Assignment :: Write out again, exactly, the lines below starting at the one with "somatotroph cell density and stored GH are" and ending at the one with "650-879-1100".

BEGIN Data section

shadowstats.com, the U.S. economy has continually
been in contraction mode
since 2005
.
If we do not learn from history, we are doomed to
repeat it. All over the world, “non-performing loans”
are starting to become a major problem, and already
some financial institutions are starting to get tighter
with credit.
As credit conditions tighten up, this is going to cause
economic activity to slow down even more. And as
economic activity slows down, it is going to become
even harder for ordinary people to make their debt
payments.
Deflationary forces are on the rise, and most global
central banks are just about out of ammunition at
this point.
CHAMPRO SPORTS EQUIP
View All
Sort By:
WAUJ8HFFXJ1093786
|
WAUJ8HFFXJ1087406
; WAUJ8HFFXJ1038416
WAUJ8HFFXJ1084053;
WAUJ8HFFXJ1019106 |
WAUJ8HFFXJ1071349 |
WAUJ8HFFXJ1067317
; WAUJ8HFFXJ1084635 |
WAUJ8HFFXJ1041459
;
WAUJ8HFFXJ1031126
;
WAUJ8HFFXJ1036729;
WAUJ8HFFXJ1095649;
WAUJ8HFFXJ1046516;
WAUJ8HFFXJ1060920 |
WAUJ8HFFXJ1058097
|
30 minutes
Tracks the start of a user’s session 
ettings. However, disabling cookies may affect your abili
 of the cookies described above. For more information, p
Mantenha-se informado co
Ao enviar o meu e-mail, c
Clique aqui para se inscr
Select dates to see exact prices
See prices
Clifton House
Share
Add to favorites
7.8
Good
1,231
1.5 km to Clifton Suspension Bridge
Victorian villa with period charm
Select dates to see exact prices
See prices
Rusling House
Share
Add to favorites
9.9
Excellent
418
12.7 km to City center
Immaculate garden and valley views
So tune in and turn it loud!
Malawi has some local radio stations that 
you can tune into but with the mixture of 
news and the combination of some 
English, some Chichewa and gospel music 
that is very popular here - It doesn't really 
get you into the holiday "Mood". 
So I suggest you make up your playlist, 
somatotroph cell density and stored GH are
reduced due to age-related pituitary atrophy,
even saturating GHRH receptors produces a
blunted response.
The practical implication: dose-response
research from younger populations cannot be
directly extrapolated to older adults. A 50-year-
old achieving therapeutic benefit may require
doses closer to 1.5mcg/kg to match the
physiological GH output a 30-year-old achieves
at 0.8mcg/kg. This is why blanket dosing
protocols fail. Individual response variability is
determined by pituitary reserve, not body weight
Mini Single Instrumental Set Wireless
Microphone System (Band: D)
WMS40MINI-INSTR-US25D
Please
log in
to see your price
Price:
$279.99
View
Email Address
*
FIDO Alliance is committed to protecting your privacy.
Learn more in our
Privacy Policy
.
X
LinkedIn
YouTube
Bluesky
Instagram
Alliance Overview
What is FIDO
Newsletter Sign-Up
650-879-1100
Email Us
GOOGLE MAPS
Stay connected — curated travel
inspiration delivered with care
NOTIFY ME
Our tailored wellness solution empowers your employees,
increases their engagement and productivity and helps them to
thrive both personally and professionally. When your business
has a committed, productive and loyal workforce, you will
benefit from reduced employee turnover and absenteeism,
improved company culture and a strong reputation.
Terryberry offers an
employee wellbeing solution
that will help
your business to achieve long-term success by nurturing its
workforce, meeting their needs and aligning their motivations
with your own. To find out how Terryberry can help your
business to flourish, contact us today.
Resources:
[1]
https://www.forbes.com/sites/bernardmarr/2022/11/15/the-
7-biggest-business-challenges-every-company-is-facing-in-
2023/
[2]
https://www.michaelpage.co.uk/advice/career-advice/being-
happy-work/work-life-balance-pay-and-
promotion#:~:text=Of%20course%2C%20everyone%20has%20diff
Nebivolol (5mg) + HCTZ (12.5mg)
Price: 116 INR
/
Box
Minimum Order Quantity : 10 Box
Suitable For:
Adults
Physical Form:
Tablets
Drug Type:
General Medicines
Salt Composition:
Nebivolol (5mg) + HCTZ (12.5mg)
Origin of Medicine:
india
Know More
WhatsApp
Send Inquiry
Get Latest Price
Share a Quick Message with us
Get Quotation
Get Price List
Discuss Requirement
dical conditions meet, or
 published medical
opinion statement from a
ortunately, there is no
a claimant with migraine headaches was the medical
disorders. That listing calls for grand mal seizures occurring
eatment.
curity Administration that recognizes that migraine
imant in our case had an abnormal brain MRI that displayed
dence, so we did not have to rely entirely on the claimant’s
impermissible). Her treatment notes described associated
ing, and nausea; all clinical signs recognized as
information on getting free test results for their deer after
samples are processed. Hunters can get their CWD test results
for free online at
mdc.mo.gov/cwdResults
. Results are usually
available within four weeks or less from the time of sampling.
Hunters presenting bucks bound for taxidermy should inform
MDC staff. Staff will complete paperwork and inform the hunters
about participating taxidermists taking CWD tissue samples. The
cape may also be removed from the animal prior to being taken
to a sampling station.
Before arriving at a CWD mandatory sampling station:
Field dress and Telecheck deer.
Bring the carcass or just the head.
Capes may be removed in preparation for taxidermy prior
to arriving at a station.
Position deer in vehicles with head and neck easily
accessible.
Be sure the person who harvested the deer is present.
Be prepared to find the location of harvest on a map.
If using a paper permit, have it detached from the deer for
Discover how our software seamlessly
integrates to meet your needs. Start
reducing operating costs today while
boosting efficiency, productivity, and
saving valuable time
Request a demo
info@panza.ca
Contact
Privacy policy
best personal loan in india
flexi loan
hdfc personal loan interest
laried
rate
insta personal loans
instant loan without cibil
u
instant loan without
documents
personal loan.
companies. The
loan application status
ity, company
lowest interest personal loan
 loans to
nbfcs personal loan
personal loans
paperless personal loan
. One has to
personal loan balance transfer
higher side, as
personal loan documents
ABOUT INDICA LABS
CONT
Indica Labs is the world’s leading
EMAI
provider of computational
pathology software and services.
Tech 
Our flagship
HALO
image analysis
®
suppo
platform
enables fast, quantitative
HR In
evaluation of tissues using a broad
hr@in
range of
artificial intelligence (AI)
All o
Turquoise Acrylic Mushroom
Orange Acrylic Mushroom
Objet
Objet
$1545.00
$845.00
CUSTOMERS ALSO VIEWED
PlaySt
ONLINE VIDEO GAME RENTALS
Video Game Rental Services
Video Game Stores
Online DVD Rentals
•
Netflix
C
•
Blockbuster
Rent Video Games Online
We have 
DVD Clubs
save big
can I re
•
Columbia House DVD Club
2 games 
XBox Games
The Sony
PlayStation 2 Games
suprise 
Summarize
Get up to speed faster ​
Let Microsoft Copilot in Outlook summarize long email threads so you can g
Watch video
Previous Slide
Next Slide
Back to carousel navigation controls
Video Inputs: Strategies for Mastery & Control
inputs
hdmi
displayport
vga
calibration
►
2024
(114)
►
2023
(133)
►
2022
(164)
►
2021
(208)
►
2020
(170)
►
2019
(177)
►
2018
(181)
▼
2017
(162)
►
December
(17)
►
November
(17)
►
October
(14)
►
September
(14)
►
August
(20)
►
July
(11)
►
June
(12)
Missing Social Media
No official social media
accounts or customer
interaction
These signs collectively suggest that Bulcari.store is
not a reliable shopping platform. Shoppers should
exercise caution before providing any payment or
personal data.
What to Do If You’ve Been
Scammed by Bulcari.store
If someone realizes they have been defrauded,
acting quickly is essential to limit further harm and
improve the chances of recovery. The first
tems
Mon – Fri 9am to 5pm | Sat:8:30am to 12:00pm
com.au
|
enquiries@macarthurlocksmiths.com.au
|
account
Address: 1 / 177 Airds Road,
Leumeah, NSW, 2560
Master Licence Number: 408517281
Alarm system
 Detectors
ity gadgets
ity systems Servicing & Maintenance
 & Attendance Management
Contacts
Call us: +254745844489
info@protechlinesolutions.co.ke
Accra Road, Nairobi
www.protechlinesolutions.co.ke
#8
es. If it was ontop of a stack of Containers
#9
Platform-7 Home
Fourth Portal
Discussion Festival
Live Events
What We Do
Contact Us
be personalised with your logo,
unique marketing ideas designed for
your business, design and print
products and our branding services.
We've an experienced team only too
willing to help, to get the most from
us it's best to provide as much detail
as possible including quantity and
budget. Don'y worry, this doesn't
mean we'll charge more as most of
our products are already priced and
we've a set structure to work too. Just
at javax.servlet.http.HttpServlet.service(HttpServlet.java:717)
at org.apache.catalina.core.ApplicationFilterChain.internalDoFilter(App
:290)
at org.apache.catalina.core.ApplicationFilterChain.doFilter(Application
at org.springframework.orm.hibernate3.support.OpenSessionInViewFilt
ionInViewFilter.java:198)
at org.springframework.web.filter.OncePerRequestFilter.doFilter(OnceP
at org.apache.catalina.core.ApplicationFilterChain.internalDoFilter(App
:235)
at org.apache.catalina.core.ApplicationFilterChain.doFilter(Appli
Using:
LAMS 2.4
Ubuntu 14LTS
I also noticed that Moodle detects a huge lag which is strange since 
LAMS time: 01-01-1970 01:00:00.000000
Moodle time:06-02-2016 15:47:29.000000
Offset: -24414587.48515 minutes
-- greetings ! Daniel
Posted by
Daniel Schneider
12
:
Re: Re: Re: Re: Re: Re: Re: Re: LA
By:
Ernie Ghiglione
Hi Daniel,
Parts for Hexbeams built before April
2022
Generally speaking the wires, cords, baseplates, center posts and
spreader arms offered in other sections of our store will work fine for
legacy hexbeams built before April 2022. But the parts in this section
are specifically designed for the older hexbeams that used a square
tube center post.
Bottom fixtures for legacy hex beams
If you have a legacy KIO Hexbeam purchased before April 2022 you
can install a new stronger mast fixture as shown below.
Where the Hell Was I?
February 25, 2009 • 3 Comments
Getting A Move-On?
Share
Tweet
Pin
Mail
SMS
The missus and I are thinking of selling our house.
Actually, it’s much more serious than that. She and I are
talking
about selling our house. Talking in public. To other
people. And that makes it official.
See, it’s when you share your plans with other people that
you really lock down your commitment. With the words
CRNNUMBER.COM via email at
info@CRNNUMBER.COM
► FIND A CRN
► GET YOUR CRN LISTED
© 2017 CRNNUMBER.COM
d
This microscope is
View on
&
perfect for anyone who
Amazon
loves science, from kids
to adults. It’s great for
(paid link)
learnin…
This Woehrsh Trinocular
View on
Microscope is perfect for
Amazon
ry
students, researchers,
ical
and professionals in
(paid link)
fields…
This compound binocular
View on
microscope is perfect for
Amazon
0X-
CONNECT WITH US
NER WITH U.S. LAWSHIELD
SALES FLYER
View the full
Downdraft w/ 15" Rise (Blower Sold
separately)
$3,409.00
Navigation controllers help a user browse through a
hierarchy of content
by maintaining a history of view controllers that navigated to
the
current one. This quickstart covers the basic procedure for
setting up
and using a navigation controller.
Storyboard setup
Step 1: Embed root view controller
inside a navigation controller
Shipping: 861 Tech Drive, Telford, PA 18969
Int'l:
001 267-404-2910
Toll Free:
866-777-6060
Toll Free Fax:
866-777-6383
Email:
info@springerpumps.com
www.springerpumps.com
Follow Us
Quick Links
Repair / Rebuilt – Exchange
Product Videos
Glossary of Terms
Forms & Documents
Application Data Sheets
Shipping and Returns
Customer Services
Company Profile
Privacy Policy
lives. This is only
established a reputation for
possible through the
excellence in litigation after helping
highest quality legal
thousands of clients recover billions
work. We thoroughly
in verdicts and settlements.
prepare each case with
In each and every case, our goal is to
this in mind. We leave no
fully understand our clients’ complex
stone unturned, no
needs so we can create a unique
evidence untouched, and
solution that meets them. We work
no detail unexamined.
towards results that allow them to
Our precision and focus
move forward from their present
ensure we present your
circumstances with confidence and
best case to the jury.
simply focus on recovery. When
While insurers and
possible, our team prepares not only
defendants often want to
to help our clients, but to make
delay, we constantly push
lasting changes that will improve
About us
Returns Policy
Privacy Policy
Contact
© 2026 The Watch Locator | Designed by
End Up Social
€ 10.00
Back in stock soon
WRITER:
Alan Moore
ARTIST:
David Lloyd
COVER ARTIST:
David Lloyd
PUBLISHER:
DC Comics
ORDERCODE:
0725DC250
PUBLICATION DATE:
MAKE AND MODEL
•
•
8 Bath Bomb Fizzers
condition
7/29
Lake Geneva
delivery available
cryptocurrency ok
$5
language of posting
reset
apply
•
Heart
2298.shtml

END Data section

Result of the task ::
somatotroph cell density and stored GH are
reduced due to age-related pituitary atrophy,
even saturating GHRH receptors produces a
blunted response.
The practical implication: dose-response
research from younger populations cannot be
directly extrapolated to older adults. A 50-year-
old achieving therapeutic benefit may require
doses closer to 1.5mcg/kg to match the
physiological GH output a 30-year-old achieves
at 0.8mcg/kg. This is why blanket dosing
protocols fail. Individual response variability is
determined by pituitary reserve, not body weight
Mini Single Instrumental Set Wireless
Microphone System (Band: D)
WMS40MINI-INSTR-US25D
Please
log in
to see your price
Price:
$279.99
View
Email Address
*
FIDO Alliance is committed to protecting your privacy.
Learn more in our
Privacy Policy
.
X
LinkedIn
YouTube
Bluesky
Instagram
Alliance Overview
What is FIDO
Newsletter Sign-Up
650-879-1100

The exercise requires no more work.